- Estratto testo -
27 Febbraio 2026
Fonte: La Presse
Continua indefessamente la fermissima opposizione di Orban, indomito presidente ungherese, alle folli politiche belliciste dell'Unione Europea. Abbiamo ripetutamente criticato Orban per il suo indecoroso sostegno al criminale di guerra Netanyahu, ma non possiamo egualmente che continuare a elogiarlo per quel che invece concerne la sua opposizione instancabile all'Unione Europea. Il presidente ungherese ha puntato il dito contro il nuovo invio di armi e di soldi a Kiev, mettendosi, come usa dire, di traverso. E lo ha fatto con ottime ragioni, se si considera che l'Unione Europea non soltanto sta dilapidando i soldi dei cittadini europei, sprecandoli per il sostegno alle irragionevoli ragioni della guerra del guitto di Kiev, ma sta altresì alimentando sconsideratamente le ragioni del conflitto, provocando in ogni maniera la Russia di Putin e cercando di trascinarla nella guerra, salvo poi fingere che sia la Russia stessa a desiderare lo scontro con l'Europa. Anziché discutere le posizioni di Orban secondo quell'etica del discorso che si conviene a una democrazia, l'Unione Europea ha immediatamente liquidato il presidente ungherese come "cavallo di Troia di Putin". Insomma, non sono ammesse posizioni di critica e di opposizione, ciò che prova una volta di più come l'Unione Europea sia ben lungi dall'essere una democrazia, essendo invece un ordine tecnocratico e repressivo che a niente sul nascere ogni possibile discussione critica sulle politiche da seguire. Una volta di più, non si tratta di salvare l'euro e l'Unione Europea whatever it takes, come disse l’unto dai mercati Mario Draghi, ma si tratta di salvarsi a ogni costo dall'euro e dall'Unione Europea.

- Righe fornite -
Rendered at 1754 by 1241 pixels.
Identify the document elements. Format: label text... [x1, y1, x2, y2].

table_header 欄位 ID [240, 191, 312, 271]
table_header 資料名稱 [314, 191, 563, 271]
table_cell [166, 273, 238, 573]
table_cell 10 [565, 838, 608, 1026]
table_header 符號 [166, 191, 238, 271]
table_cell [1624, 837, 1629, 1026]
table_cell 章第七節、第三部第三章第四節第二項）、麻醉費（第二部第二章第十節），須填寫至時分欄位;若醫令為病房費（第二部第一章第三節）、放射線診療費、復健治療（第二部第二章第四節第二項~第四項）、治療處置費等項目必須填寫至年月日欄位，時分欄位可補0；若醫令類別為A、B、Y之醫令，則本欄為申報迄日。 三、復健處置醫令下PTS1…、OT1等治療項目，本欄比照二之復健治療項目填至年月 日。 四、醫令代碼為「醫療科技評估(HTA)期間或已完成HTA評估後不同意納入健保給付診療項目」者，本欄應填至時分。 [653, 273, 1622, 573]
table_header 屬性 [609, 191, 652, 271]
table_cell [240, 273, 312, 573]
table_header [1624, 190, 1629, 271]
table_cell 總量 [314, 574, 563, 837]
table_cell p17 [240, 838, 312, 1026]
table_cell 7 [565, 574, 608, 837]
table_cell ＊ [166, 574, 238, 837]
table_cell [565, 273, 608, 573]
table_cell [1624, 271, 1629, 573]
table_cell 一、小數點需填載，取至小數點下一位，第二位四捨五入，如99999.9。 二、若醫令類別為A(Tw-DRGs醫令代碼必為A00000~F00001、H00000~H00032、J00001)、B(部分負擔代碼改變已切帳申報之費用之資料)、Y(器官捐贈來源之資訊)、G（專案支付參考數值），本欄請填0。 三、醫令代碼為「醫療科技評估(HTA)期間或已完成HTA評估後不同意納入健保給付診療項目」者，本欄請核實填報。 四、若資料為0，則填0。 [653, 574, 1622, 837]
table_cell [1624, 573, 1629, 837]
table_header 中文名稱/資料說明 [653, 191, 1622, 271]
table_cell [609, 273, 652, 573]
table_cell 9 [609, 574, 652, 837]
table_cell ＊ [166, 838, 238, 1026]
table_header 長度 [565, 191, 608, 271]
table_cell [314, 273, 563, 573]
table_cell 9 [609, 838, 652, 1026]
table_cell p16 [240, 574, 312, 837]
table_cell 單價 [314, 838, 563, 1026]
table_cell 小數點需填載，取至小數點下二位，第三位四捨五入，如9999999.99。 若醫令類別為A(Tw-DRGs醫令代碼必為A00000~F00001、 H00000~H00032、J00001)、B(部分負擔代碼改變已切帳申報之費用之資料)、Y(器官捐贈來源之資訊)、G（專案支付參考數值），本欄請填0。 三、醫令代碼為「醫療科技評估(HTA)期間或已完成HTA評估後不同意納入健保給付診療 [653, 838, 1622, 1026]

- Cosa fare -
Per ogni affermazione qui sotto, indica se concorda con il testo su Orban. Rispondi sì o no e riporta tra virgolette le parole del testo che lo decidono.
1. Orban si oppone al nuovo invio di armi e di soldi a Kiev.
2. L'autore approva il sostegno di Orban a Netanyahu.
3. L'Unione Europea ha definito Orban "cavallo di Troia di Putin".

- Spazio risposta -
1. Sì: «Il presidente ungherese ha puntato il dito contro il nuovo invio di armi e di soldi a Kiev»
2. No: «Abbiamo ripetutamente criticato Orban per il suo indecoroso sostegno al criminale di guerra Netanyahu»
3. Sì: «l'Unione Europea ha immediatamente liquidato il presidente ungherese come "cavallo di Troia di Putin"»